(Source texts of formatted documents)
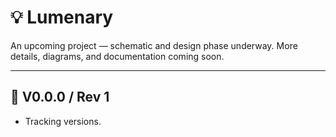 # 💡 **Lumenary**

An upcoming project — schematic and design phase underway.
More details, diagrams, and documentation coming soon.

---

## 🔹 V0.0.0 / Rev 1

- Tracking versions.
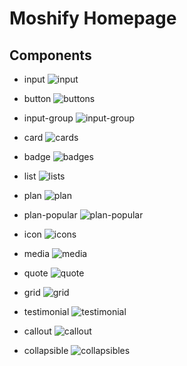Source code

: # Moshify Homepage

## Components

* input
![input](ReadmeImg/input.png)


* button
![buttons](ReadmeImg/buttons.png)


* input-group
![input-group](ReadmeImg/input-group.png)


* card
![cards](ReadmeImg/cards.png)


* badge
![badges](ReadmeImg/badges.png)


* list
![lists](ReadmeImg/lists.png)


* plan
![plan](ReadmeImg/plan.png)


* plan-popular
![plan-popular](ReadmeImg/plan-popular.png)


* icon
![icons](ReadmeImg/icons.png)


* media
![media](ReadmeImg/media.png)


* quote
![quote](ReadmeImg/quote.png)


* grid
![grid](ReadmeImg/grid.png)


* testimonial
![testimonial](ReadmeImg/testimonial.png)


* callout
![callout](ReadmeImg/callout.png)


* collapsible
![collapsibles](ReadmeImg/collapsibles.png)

---

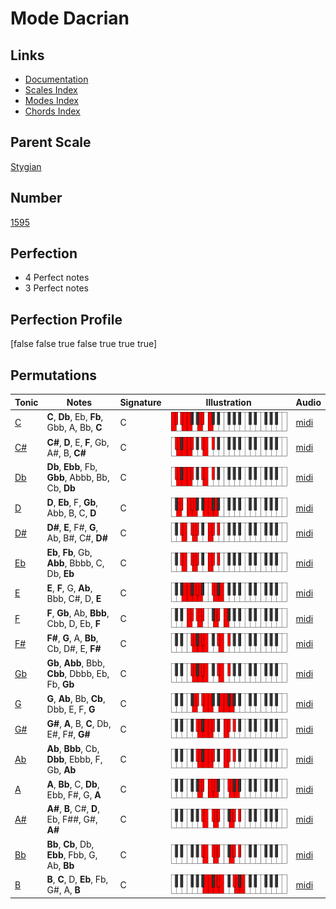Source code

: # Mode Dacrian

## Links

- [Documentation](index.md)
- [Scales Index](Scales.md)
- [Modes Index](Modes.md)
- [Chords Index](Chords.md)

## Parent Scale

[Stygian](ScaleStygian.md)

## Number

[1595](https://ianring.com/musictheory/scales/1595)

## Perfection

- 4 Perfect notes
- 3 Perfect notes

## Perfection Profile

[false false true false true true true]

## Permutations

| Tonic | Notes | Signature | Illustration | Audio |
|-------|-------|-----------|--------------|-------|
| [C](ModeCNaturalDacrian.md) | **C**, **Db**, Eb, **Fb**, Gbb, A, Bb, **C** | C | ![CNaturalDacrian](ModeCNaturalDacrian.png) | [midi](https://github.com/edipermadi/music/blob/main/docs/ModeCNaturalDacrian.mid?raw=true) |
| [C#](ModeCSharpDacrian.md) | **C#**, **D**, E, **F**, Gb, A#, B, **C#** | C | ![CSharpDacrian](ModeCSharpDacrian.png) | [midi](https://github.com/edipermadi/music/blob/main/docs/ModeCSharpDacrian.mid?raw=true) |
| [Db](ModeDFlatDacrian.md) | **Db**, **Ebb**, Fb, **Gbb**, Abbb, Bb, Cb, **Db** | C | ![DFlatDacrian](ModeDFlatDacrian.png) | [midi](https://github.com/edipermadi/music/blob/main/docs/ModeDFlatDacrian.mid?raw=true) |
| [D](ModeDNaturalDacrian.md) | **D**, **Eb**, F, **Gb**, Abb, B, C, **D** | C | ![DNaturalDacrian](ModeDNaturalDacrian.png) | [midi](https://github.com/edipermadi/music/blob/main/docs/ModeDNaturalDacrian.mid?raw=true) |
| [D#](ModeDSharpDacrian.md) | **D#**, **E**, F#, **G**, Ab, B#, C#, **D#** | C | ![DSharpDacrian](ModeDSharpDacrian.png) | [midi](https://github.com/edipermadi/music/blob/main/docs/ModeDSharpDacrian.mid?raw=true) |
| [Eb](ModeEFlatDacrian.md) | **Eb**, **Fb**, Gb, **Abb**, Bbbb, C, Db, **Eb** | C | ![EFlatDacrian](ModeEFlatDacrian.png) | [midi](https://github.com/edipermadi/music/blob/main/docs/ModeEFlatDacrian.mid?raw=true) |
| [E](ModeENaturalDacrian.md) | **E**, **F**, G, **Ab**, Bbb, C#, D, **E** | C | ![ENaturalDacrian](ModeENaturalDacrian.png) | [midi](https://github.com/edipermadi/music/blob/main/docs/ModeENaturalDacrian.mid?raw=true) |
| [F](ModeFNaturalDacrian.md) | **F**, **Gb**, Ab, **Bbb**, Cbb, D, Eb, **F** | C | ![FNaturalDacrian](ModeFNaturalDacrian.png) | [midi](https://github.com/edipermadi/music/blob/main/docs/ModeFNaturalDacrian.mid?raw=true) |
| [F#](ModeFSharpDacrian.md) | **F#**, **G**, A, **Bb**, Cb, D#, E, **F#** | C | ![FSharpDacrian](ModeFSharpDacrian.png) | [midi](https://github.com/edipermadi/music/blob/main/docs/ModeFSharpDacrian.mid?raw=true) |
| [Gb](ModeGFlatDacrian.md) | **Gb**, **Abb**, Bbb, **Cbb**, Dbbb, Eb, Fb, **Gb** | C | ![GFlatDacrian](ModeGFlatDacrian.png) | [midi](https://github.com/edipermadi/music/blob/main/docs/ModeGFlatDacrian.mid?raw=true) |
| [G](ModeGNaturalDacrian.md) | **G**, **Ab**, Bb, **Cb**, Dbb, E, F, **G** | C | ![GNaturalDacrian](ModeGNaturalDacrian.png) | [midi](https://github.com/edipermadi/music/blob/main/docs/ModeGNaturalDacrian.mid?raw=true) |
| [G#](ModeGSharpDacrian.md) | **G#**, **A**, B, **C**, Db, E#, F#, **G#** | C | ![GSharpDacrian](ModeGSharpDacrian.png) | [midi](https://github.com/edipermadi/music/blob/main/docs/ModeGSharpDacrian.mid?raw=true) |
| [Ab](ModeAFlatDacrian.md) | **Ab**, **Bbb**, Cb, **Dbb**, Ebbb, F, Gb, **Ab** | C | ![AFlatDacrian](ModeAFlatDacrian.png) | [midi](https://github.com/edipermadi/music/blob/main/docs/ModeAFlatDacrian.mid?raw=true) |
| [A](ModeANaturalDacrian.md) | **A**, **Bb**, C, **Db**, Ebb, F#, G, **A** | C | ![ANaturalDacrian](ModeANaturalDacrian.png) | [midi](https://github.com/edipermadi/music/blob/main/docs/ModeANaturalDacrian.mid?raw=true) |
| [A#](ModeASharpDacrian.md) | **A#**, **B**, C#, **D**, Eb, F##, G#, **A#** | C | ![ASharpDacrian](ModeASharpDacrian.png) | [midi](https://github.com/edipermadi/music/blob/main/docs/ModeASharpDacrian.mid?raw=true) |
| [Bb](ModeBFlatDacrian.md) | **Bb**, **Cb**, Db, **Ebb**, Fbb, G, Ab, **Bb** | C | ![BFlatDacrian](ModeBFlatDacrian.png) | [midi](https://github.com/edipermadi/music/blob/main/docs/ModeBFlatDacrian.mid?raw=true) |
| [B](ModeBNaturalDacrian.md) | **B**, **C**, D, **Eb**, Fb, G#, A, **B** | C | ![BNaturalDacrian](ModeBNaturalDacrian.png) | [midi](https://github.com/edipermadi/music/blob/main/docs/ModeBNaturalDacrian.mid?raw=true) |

Instructions to follow: Count lines above containing "popular" and report only the total.

Final answer: 2